TRY IT >>
Extract the complete data exactly as given.

------------------------------------------------------------------------

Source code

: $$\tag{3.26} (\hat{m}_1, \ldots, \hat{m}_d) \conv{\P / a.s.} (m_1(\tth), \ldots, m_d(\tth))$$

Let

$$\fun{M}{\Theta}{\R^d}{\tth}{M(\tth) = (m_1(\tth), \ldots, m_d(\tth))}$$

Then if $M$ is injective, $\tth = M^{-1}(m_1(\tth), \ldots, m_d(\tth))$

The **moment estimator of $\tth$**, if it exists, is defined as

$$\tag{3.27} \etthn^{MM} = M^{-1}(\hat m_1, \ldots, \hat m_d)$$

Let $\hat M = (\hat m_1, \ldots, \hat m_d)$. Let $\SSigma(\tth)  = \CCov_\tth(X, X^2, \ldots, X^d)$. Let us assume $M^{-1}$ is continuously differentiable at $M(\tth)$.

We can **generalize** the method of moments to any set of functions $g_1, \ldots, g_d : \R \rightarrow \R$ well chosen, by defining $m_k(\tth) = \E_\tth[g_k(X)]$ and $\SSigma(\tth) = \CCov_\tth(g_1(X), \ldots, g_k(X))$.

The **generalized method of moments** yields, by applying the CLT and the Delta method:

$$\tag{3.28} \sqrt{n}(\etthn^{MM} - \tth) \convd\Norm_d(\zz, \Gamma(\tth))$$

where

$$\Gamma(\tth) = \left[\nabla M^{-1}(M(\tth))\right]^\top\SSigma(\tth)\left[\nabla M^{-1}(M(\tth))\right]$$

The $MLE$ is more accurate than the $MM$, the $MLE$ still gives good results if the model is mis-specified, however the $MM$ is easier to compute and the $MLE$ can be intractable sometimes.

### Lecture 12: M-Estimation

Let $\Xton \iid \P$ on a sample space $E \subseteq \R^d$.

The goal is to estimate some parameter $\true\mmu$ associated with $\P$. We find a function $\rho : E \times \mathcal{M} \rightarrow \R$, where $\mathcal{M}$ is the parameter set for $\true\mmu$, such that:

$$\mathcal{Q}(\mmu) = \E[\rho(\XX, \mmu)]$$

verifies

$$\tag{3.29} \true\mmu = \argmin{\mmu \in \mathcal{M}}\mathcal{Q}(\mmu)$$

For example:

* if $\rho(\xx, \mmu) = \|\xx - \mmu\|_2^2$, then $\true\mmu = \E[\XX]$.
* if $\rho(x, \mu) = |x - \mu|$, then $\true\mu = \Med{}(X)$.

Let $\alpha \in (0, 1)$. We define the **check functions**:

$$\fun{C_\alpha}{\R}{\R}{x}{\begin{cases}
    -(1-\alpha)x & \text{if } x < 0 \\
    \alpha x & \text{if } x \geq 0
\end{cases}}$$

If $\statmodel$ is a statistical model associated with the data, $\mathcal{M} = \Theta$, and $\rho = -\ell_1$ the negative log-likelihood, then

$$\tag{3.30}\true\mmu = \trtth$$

------------------------------------------------------------------------

ANSWER FOR THIS EXERCISE >>
Source code

: $$\tag{3.26} (\hat{m}_1, \ldots, \hat{m}_d) \conv{\P / a.s.} (m_1(\tth), \ldots, m_d(\tth))$$

Let

$$\fun{M}{\Theta}{\R^d}{\tth}{M(\tth) = (m_1(\tth), \ldots, m_d(\tth))}$$

Then if $M$ is injective, $\tth = M^{-1}(m_1(\tth), \ldots, m_d(\tth))$

The **moment estimator of $\tth$**, if it exists, is defined as

$$\tag{3.27} \etthn^{MM} = M^{-1}(\hat m_1, \ldots, \hat m_d)$$

Let $\hat M = (\hat m_1, \ldots, \hat m_d)$. Let $\SSigma(\tth)  = \CCov_\tth(X, X^2, \ldots, X^d)$. Let us assume $M^{-1}$ is continuously differentiable at $M(\tth)$.

We can **generalize** the method of moments to any set of functions $g_1, \ldots, g_d : \R \rightarrow \R$ well chosen, by defining $m_k(\tth) = \E_\tth[g_k(X)]$ and $\SSigma(\tth) = \CCov_\tth(g_1(X), \ldots, g_k(X))$.

The **generalized method of moments** yields, by applying the CLT and the Delta method:

$$\tag{3.28} \sqrt{n}(\etthn^{MM} - \tth) \convd\Norm_d(\zz, \Gamma(\tth))$$

where

$$\Gamma(\tth) = \left[\nabla M^{-1}(M(\tth))\right]^\top\SSigma(\tth)\left[\nabla M^{-1}(M(\tth))\right]$$

The $MLE$ is more accurate than the $MM$, the $MLE$ still gives good results if the model is mis-specified, however the $MM$ is easier to compute and the $MLE$ can be intractable sometimes.

### Lecture 12: M-Estimation

Let $\Xton \iid \P$ on a sample space $E \subseteq \R^d$.

The goal is to estimate some parameter $\true\mmu$ associated with $\P$. We find a function $\rho : E \times \mathcal{M} \rightarrow \R$, where $\mathcal{M}$ is the parameter set for $\true\mmu$, such that:

$$\mathcal{Q}(\mmu) = \E[\rho(\XX, \mmu)]$$

verifies

$$\tag{3.29} \true\mmu = \argmin{\mmu \in \mathcal{M}}\mathcal{Q}(\mmu)$$

For example:

* if $\rho(\xx, \mmu) = \|\xx - \mmu\|_2^2$, then $\true\mmu = \E[\XX]$.
* if $\rho(x, \mu) = |x - \mu|$, then $\true\mu = \Med{}(X)$.

Let $\alpha \in (0, 1)$. We define the **check functions**:

$$\fun{C_\alpha}{\R}{\R}{x}{\begin{cases}
    -(1-\alpha)x & \text{if } x < 0 \\
    \alpha x & \text{if } x \geq 0
\end{cases}}$$

If $\statmodel$ is a statistical model associated with the data, $\mathcal{M} = \Theta$, and $\rho = -\ell_1$ the negative log-likelihood, then

$$\tag{3.30}\true\mmu = \trtth$$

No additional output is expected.